Excerpts from a dataset:
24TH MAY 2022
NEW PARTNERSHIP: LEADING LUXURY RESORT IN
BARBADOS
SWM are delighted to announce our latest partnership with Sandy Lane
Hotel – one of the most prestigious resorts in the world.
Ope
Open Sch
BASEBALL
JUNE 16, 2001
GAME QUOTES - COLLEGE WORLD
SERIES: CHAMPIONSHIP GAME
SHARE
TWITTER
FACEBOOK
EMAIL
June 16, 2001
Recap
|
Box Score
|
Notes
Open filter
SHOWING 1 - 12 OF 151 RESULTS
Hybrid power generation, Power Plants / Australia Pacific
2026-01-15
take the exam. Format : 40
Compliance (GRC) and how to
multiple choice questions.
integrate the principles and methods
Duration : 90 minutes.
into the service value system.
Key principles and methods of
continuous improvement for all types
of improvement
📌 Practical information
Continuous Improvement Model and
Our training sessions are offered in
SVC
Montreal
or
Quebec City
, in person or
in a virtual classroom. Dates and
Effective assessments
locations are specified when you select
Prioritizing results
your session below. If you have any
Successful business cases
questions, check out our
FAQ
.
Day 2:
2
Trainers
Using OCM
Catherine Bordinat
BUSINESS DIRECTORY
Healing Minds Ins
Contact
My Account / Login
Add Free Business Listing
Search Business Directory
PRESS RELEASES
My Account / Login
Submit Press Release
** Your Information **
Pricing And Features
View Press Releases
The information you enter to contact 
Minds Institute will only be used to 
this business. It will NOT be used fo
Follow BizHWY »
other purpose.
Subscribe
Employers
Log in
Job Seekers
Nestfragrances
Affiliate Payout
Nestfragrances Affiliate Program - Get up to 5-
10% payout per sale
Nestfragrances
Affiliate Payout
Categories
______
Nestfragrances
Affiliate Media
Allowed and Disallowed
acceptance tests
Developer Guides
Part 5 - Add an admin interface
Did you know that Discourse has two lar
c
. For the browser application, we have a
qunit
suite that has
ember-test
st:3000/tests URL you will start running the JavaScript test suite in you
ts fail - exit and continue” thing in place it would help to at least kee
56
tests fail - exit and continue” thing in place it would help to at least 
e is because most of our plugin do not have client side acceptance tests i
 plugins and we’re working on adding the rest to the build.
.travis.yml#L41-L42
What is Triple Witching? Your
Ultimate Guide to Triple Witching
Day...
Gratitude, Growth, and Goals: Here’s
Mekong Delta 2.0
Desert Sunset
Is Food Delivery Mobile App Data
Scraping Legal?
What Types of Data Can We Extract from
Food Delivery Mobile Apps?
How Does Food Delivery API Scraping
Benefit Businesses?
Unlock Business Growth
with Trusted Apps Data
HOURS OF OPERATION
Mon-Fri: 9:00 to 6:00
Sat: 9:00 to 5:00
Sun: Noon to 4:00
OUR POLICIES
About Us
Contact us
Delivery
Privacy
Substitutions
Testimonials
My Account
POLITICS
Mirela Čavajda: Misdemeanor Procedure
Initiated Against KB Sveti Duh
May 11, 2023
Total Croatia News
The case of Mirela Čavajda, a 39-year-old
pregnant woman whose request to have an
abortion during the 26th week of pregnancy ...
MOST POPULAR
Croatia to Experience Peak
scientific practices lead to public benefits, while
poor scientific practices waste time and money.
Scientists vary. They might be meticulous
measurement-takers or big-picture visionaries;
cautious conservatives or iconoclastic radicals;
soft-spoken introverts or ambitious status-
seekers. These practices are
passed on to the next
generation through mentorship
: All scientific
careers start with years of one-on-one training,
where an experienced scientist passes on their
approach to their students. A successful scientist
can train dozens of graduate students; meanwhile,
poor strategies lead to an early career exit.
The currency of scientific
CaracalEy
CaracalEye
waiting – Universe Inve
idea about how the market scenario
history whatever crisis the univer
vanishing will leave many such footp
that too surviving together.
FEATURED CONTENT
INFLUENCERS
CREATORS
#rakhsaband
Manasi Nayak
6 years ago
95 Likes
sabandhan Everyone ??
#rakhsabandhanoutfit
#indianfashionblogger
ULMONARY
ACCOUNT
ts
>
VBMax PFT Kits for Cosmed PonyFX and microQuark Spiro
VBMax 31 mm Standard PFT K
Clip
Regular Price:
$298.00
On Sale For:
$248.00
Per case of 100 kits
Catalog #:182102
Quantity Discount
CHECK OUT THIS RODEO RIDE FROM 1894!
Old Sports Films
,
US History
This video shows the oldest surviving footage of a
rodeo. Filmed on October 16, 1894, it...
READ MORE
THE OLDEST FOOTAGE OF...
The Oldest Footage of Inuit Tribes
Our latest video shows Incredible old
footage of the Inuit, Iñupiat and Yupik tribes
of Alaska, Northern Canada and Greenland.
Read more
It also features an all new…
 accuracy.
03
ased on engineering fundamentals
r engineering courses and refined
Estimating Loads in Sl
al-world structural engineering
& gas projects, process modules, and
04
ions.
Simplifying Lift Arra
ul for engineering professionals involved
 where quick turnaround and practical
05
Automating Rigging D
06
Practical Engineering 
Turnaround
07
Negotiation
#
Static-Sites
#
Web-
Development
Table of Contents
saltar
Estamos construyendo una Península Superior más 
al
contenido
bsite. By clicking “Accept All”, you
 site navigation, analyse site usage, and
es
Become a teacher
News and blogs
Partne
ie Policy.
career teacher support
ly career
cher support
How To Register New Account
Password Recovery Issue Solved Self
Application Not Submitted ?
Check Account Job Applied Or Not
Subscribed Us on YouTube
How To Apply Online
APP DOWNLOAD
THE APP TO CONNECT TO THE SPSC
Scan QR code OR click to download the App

### Job
Repeat the data in its entirety, character for character.

### Output for this task
24TH MAY 2022
NEW PARTNERSHIP: LEADING LUXURY RESORT IN
BARBADOS
SWM are delighted to announce our latest partnership with Sandy Lane
Hotel – one of the most prestigious resorts in the world.
Ope
Open Sch
BASEBALL
JUNE 16, 2001
GAME QUOTES - COLLEGE WORLD
SERIES: CHAMPIONSHIP GAME
SHARE
TWITTER
FACEBOOK
EMAIL
June 16, 2001
Recap
|
Box Score
|
Notes
Open filter
SHOWING 1 - 12 OF 151 RESULTS
Hybrid power generation, Power Plants / Australia Pacific
2026-01-15
take the exam. Format : 40
Compliance (GRC) and how to
multiple choice questions.
integrate the principles and methods
Duration : 90 minutes.
into the service value system.
Key principles and methods of
continuous improvement for all types
of improvement
📌 Practical information
Continuous Improvement Model and
Our training sessions are offered in
SVC
Montreal
or
Quebec City
, in person or
in a virtual classroom. Dates and
Effective assessments
locations are specified when you select
Prioritizing results
your session below. If you have any
Successful business cases
questions, check out our
FAQ
.
Day 2:
2
Trainers
Using OCM
Catherine Bordinat
BUSINESS DIRECTORY
Healing Minds Ins
Contact
My Account / Login
Add Free Business Listing
Search Business Directory
PRESS RELEASES
My Account / Login
Submit Press Release
** Your Information **
Pricing And Features
View Press Releases
The information you enter to contact 
Minds Institute will only be used to 
this business. It will NOT be used fo
Follow BizHWY »
other purpose.
Subscribe
Employers
Log in
Job Seekers
Nestfragrances
Affiliate Payout
Nestfragrances Affiliate Program - Get up to 5-
10% payout per sale
Nestfragrances
Affiliate Payout
Categories
______
Nestfragrances
Affiliate Media
Allowed and Disallowed
acceptance tests
Developer Guides
Part 5 - Add an admin interface
Did you know that Discourse has two lar
c
. For the browser application, we have a
qunit
suite that has
ember-test
st:3000/tests URL you will start running the JavaScript test suite in you
ts fail - exit and continue” thing in place it would help to at least kee
56
tests fail - exit and continue” thing in place it would help to at least 
e is because most of our plugin do not have client side acceptance tests i
 plugins and we’re working on adding the rest to the build.
.travis.yml#L41-L42
What is Triple Witching? Your
Ultimate Guide to Triple Witching
Day...
Gratitude, Growth, and Goals: Here’s
Mekong Delta 2.0
Desert Sunset
Is Food Delivery Mobile App Data
Scraping Legal?
What Types of Data Can We Extract from
Food Delivery Mobile Apps?
How Does Food Delivery API Scraping
Benefit Businesses?
Unlock Business Growth
with Trusted Apps Data
HOURS OF OPERATION
Mon-Fri: 9:00 to 6:00
Sat: 9:00 to 5:00
Sun: Noon to 4:00
OUR POLICIES
About Us
Contact us
Delivery
Privacy
Substitutions
Testimonials
My Account
POLITICS
Mirela Čavajda: Misdemeanor Procedure
Initiated Against KB Sveti Duh
May 11, 2023
Total Croatia News
The case of Mirela Čavajda, a 39-year-old
pregnant woman whose request to have an
abortion during the 26th week of pregnancy ...
MOST POPULAR
Croatia to Experience Peak
scientific practices lead to public benefits, while
poor scientific practices waste time and money.
Scientists vary. They might be meticulous
measurement-takers or big-picture visionaries;
cautious conservatives or iconoclastic radicals;
soft-spoken introverts or ambitious status-
seekers. These practices are
passed on to the next
generation through mentorship
: All scientific
careers start with years of one-on-one training,
where an experienced scientist passes on their
approach to their students. A successful scientist
can train dozens of graduate students; meanwhile,
poor strategies lead to an early career exit.
The currency of scientific
CaracalEy
CaracalEye
waiting – Universe Inve
idea about how the market scenario
history whatever crisis the univer
vanishing will leave many such footp
that too surviving together.
FEATURED CONTENT
INFLUENCERS
CREATORS
#rakhsaband
Manasi Nayak
6 years ago
95 Likes
sabandhan Everyone ??
#rakhsabandhanoutfit
#indianfashionblogger
ULMONARY
ACCOUNT
ts
>
VBMax PFT Kits for Cosmed PonyFX and microQuark Spiro
VBMax 31 mm Standard PFT K
Clip
Regular Price:
$298.00
On Sale For:
$248.00
Per case of 100 kits
Catalog #:182102
Quantity Discount
CHECK OUT THIS RODEO RIDE FROM 1894!
Old Sports Films
,
US History
This video shows the oldest surviving footage of a
rodeo. Filmed on October 16, 1894, it...
READ MORE
THE OLDEST FOOTAGE OF...
The Oldest Footage of Inuit Tribes
Our latest video shows Incredible old
footage of the Inuit, Iñupiat and Yupik tribes
of Alaska, Northern Canada and Greenland.
Read more
It also features an all new…
 accuracy.
03
ased on engineering fundamentals
r engineering courses and refined
Estimating Loads in Sl
al-world structural engineering
& gas projects, process modules, and
04
ions.
Simplifying Lift Arra
ul for engineering professionals involved
 where quick turnaround and practical
05
Automating Rigging D
06
Practical Engineering 
Turnaround
07
Negotiation
#
Static-Sites
#
Web-
Development
Table of Contents
saltar
Estamos construyendo una Península Superior más 
al
contenido
bsite. By clicking “Accept All”, you
 site navigation, analyse site usage, and
es
Become a teacher
News and blogs
Partne
ie Policy.
career teacher support
ly career
cher support
How To Register New Account
Password Recovery Issue Solved Self
Application Not Submitted ?
Check Account Job Applied Or Not
Subscribed Us on YouTube
How To Apply Online
APP DOWNLOAD
THE APP TO CONNECT TO THE SPSC
Scan QR code OR click to download the App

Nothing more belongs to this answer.